GIVEN TASK 1
In the CSV data processing pipeline code, what type is the 'quantity' field converted to?

DOCUMENT TEXT
━━━━━━━━━━━━━━━━
CSV Data Processing Pipeline

from pyferris import parallel_map, parallel_filter, Pipeline
from pyferris.io import csv
import statistics

def process_sales_csv(file_path):
    """Complete sales data processing pipeline."""
    
    # Read CSV data
    print(f"Reading sales data from {file_path}...")
    sales_data = csv.read_csv(file_path)
    print(f"Loaded {len(sales_data):,} sales records")
    
    # Create processing pipeline
    pipeline = Pipeline(sales_data)
    
    # Step 1: Clean and validate data
    def clean_record(record):
        try:
            return {
                'date': record['date'],
                'product': record['product'].strip(),
                'category': record['category'].strip(),
                'amount': float(record['amount']),
                'quantity': int(record['quantity']),
                'region': record['region'].strip(),
                'salesperson': record['salesperson'].strip()
━━━━━━━━━━━━━━━━
GIVEN TASK 2
State how many lines of the entries below contain the string "name". Case counts. Give only the number.
━━━━━━━━━━━━━━━━
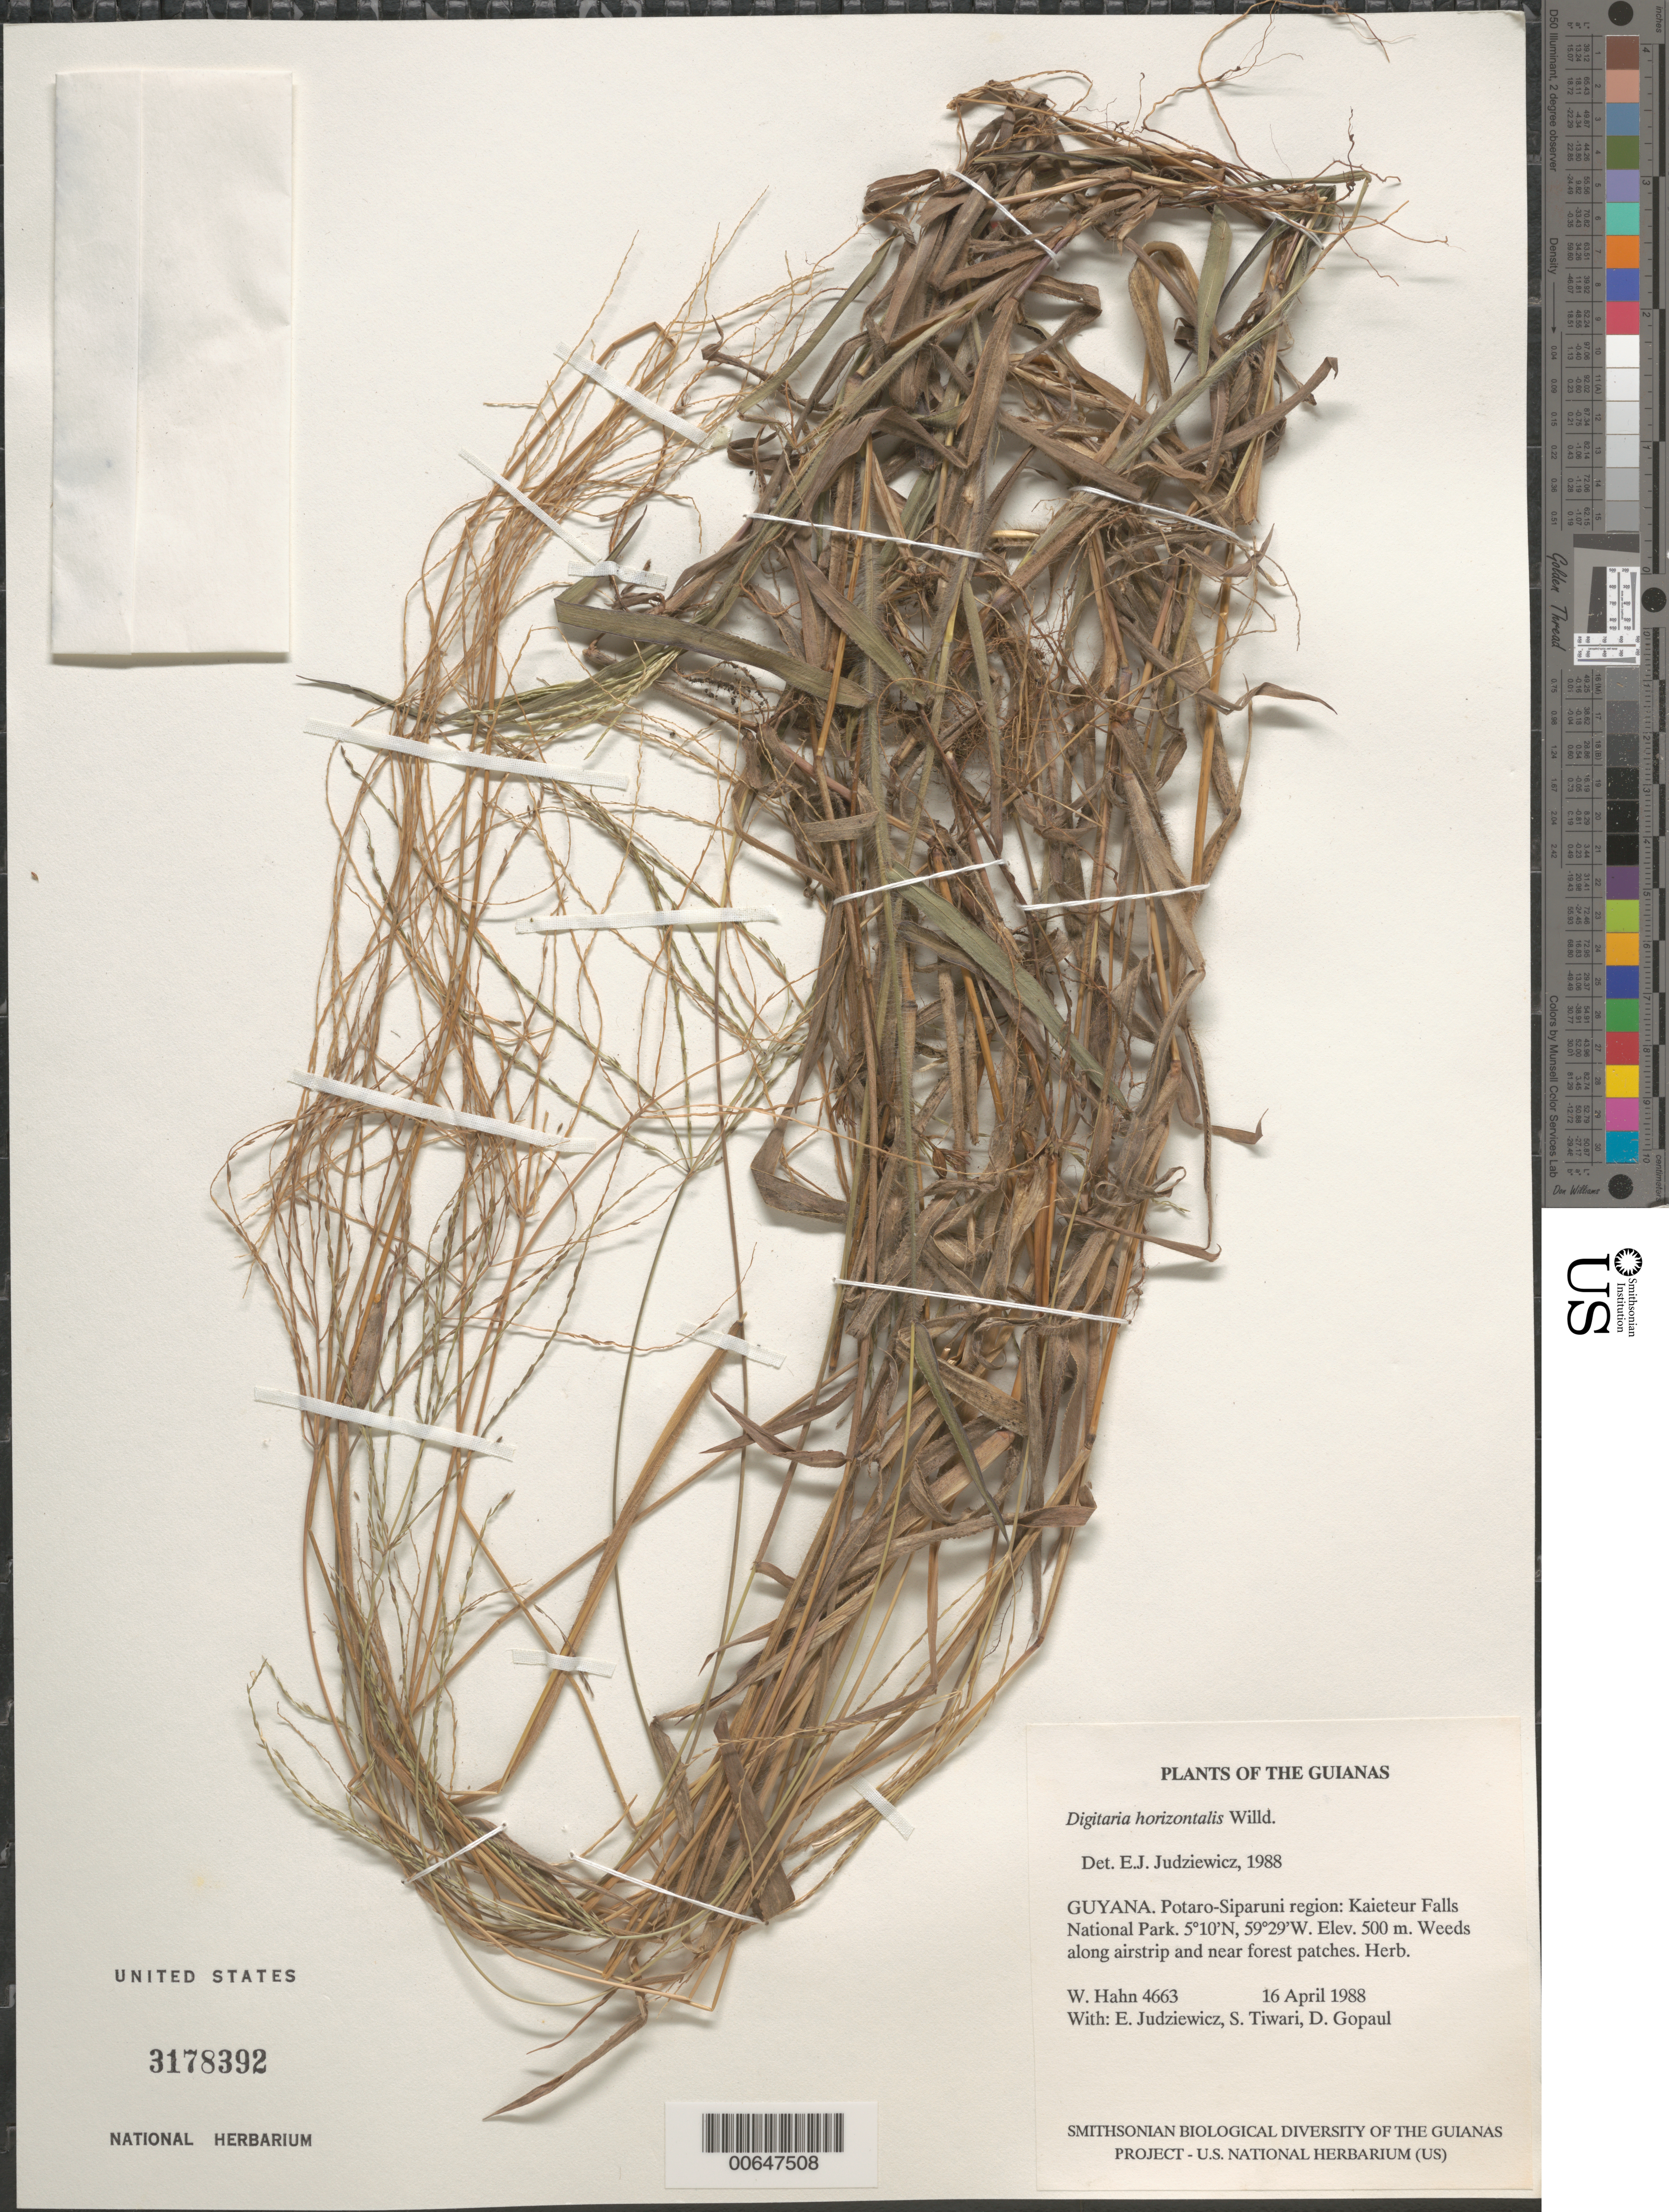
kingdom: Plantae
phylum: Tracheophyta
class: Liliopsida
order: Poales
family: Poaceae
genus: Digitaria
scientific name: Digitaria horizontalis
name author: Willd.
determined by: Judziewicz, E. J.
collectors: W. Hahn, E. J. Judziewicz, S. Tiwari & D. Gopaul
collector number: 4663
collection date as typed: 16 April 1988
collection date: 1988-04-16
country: Guyana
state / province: Potaro-Siparuni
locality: Kaieteur Falls National Park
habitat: Weeds along airstrip and near forest patches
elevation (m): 500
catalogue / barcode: US 3178392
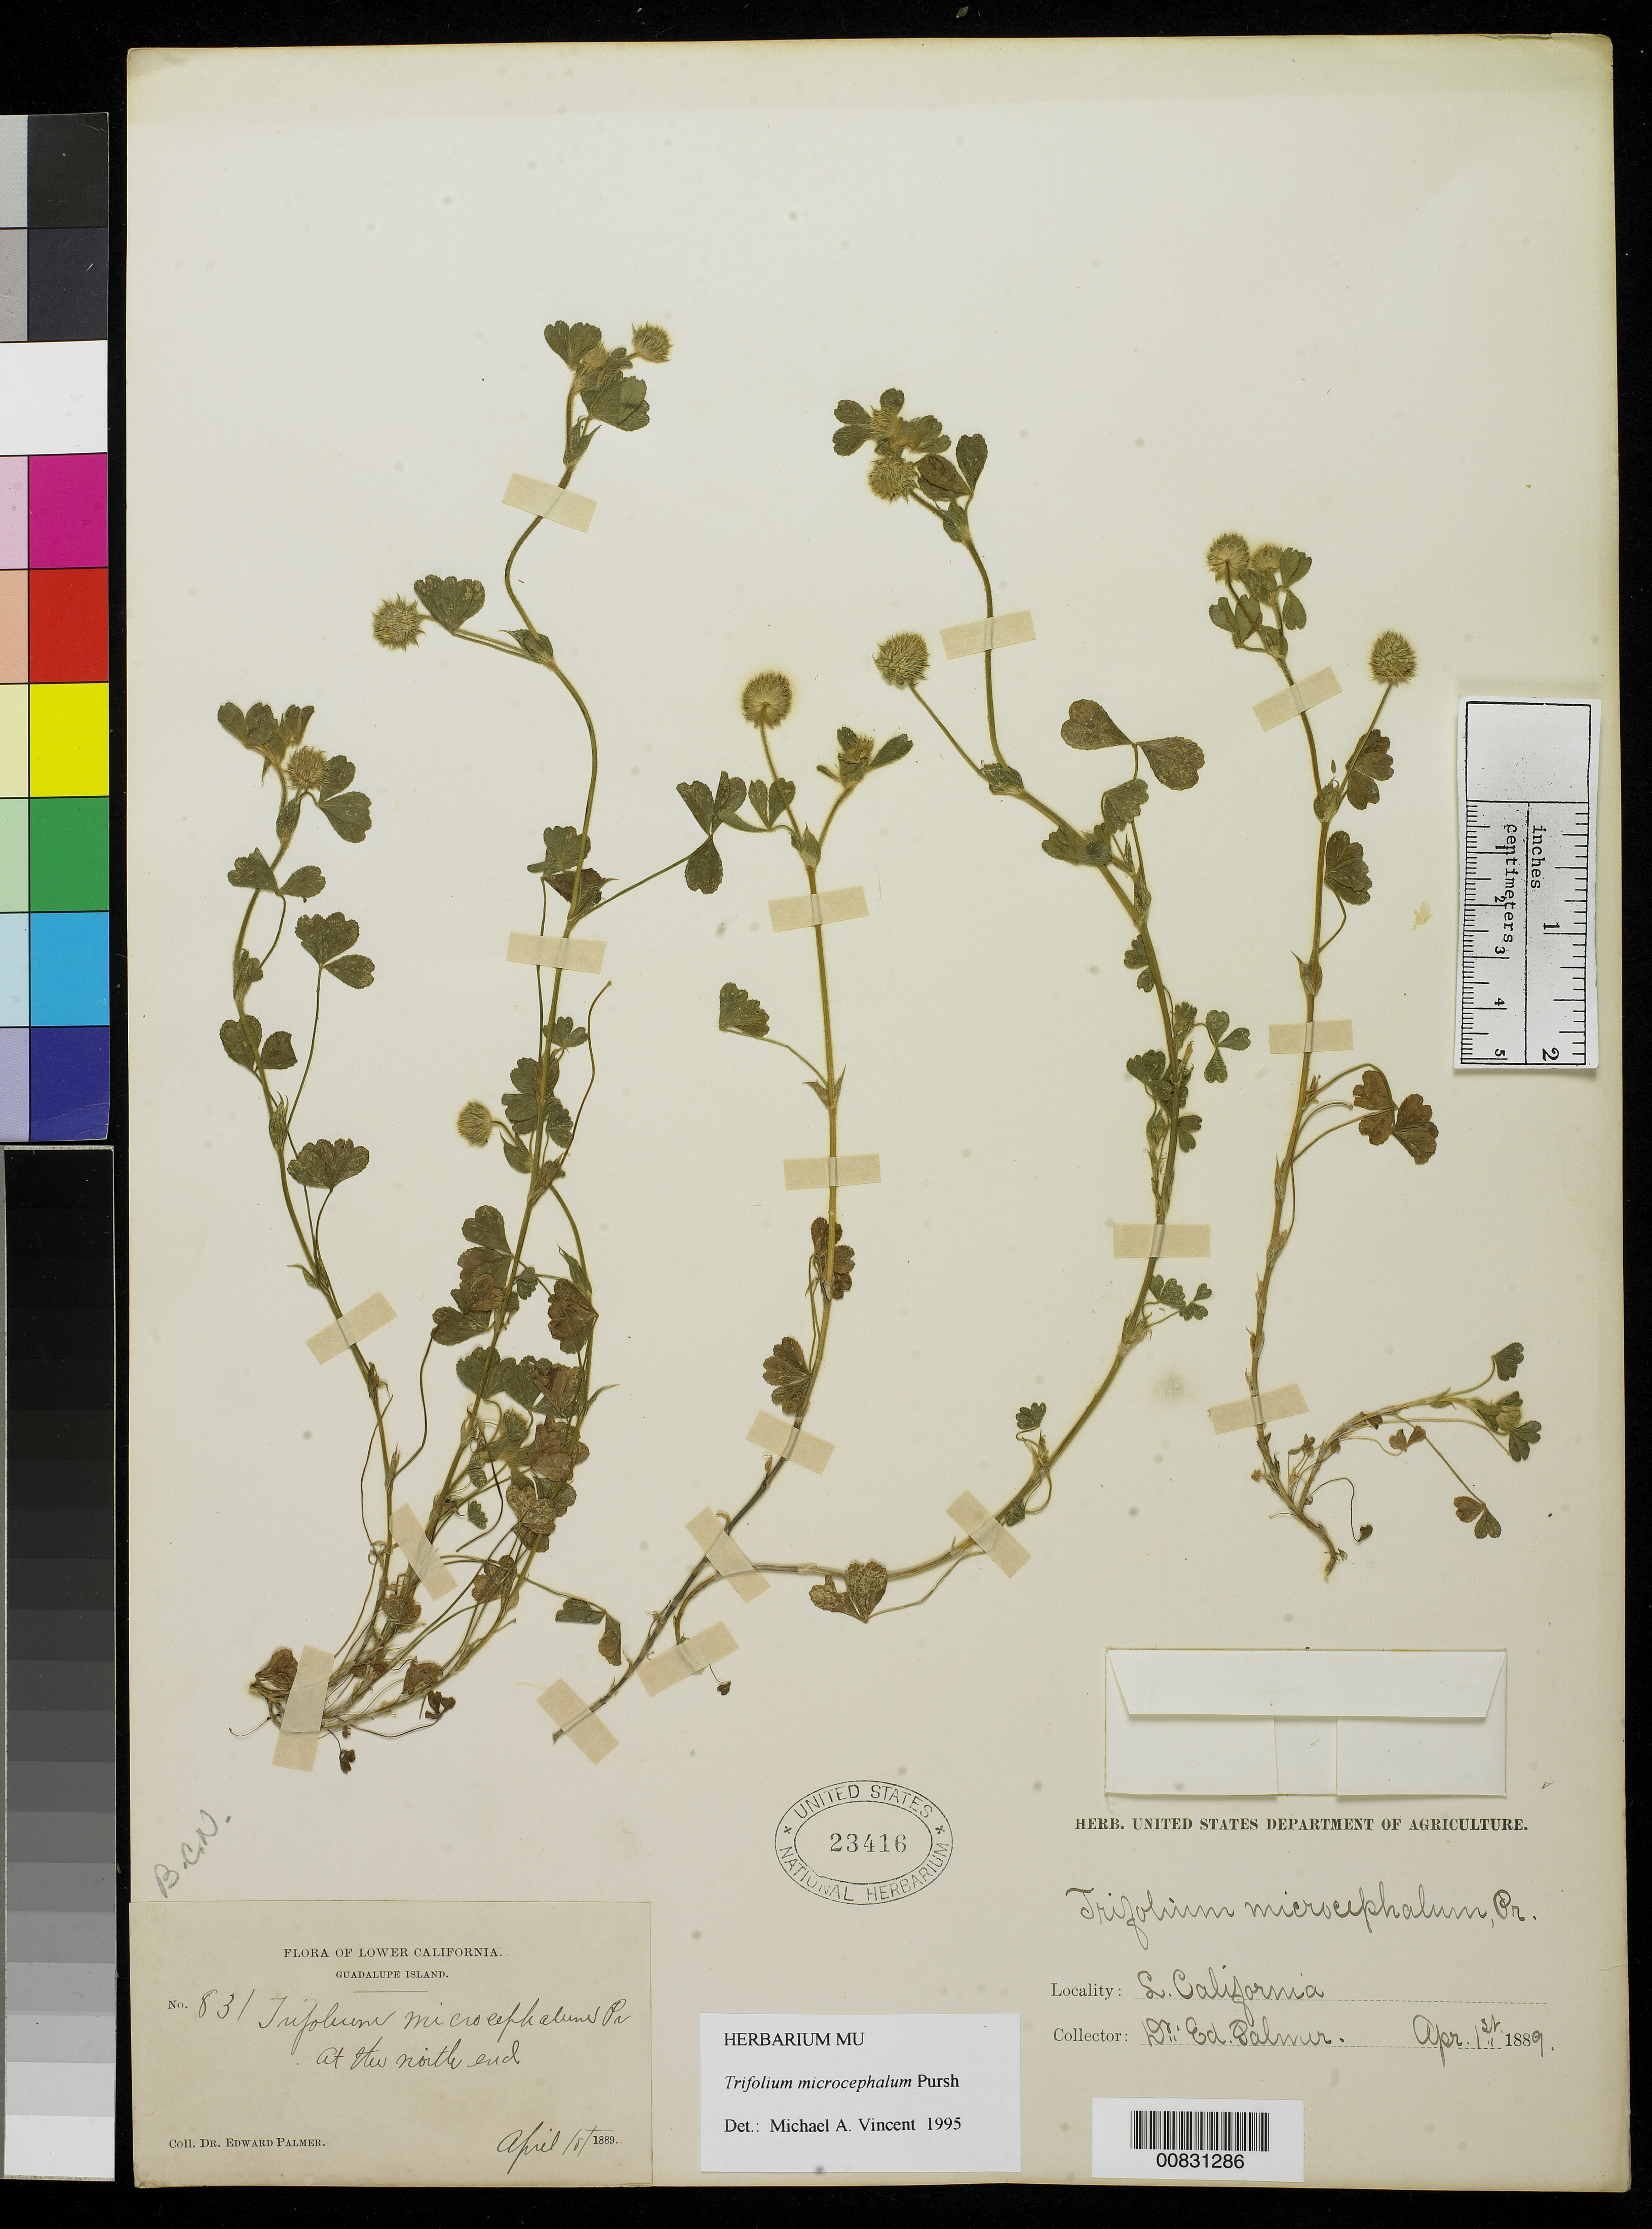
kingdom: Plantae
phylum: Tracheophyta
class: Magnoliopsida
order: Fabales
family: Fabaceae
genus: Trifolium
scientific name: Trifolium microcephalum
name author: Pursh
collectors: E. Palmer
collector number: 831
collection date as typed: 01 Apr 1889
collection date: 1889-04-01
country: Mexico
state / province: Baja California Norte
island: Guadalupe I.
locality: North end of Guadalupe Island, Baja California.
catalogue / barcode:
━━━━━━━━━━━━━━━━
FINISHED ANSWER 1
An integer, through int(record['quantity']).

FINISHED ANSWER 2
4